The Mirror's version portrays Mancini as agitated and unsure on the bench but a team's bench probably shouldn't be treated to a forensic examination.
Tevez has made it so. He was signed to assert City's credentials but then he became disillusioned as those credentials grew and diminished his importance.
"What's important is that you apologise to everyone. I always apologise, the day after. You can say sorry to make things better," Mancini said in an interview given, perhaps, to counterbalance the series of reports which appeared to come from the Tevez camp.
Mancini's interview last week took place in an Etihad Airlines business lounge at Manchester Airport, a setting that reveals a chain of command again. Mancini made his case as the airline promoted some new flights and everyone gets what they want.
City's supporters have too. At Eastlands, City play under a banner that reads 'Manchester Thanks You. Sheikh Mansour'. The banner was put up by the dry, ironic supporters of Manchester City who now embrace the philosophy of new money with an act of forelock-tugging draped across a stadium wall. They have their sugar daddy but who ever wanted their daughter to grow up and marry a sugar daddy?
Yet none of what City dream of would have been possible without Sheikh Mansour. He has delivered on his promises for the team and makes equally exciting promises for a development around Eastlands which will transform the area.
Later this month, the cost of the transformation will be made clear. City lost £121m last time and this year it is expected to be worse. They are dependent on Sheikh Mansour but not driven into debt like Manchester United where the fans protest against the Glazers.
City think they have the better of the deal but there is nothing to be gained from football supporters demonstrating slavish devotion to the owners of the club. It may be understandable given all that Sheikh Mansour has made possible. They will take on United at Old Trafford at lunchtime with Alex Ferguson's side in greater need of three points.
From the moment Sergio Aguero stepped onto the field against Swansea, City have looked like a side of limitless possibility. Mancini has suggested he will limit them again today with three attacking players, probably Aguero, Mario Balotelli and David Silva ahead of Yaya Toure, Gareth Barry and Nigel de Jong.
Barry was another Hughes signing who slows down everything City do. Mancini could be more adventurous today against a United side struggling in midfield. The fact that they pine for the return of Tom Cleverley, who impressed in the Community Shield against City, demonstrates how much of a wasteland it has become.
City could take advantage but Mancini may want to demonstrate his values again. They are necessary but he knows that there is no more building to do.

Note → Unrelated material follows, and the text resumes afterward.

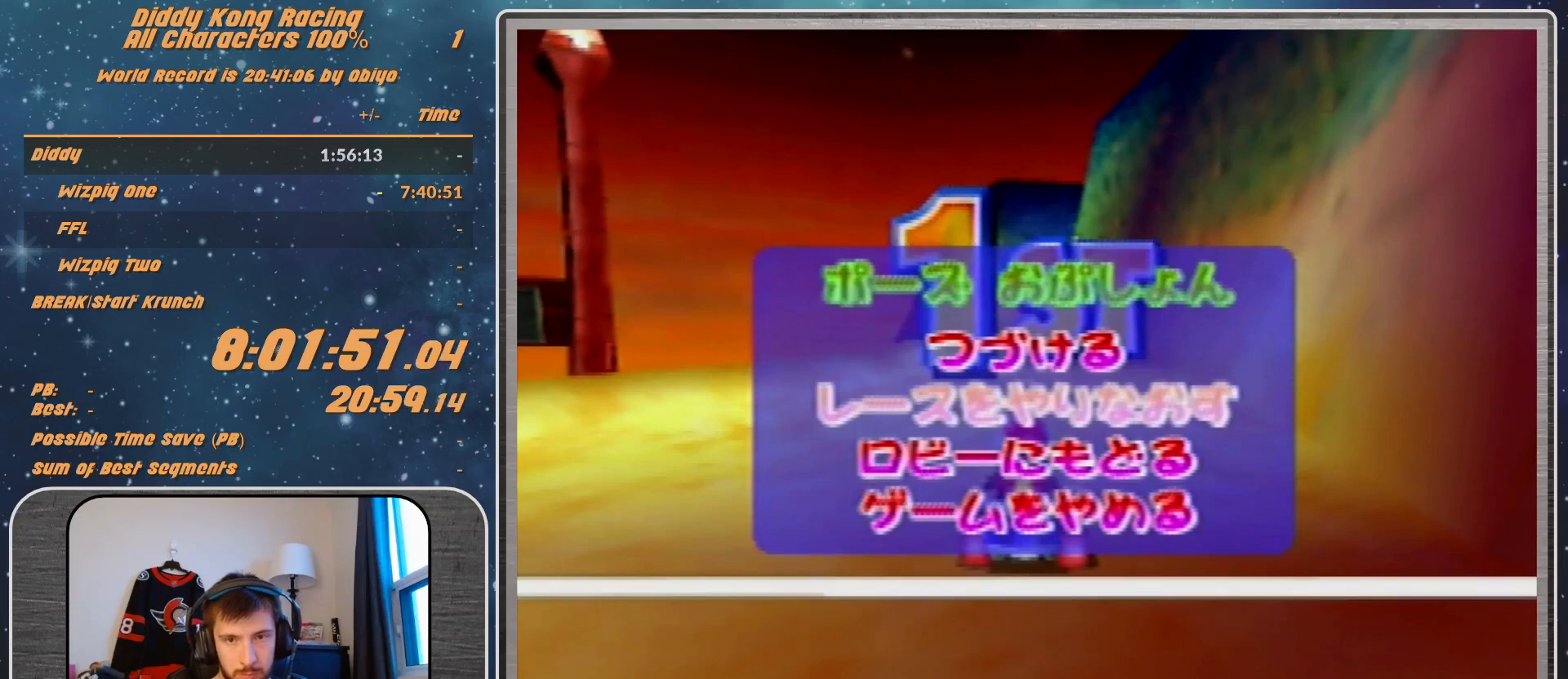
{"buttons": ["A"], "left_stick": "center", "events": [[267, "A", "down"], [367, "A", "up"], [433, "A", "down"]]}
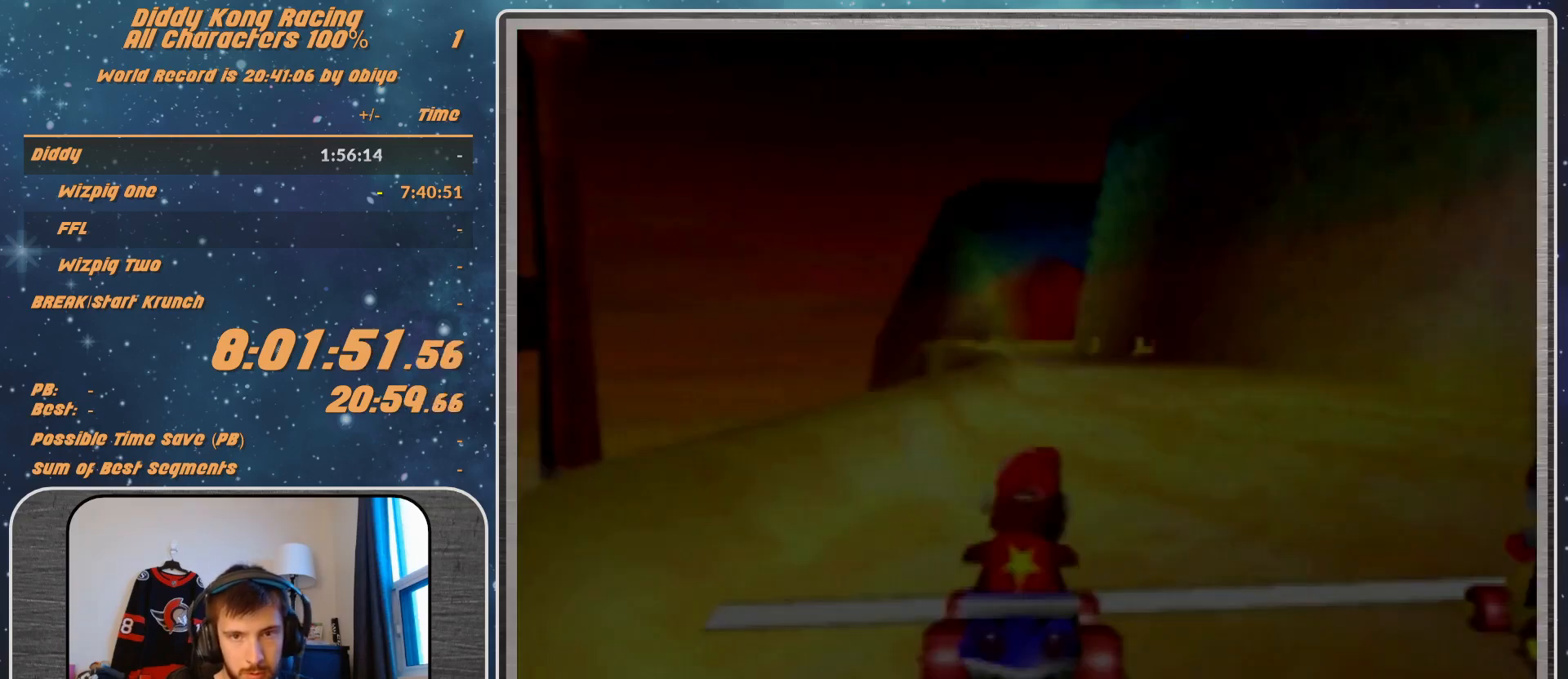
{"buttons": [], "left_stick": "center", "events": [[133, "A", "up"]]}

He can claim his side are still behind Manchester United but some of City's early-season form says the opposite. Mancini's instinct may be to contain against a club which has all the tradition and most of the success in recent years. There are probably good reasons for it but he has a side that can beat Manchester United, today and throughout the season.
He has his own ideas but ultimately Sheikh Mansour's money calls the shots and money demands Manchester City's success.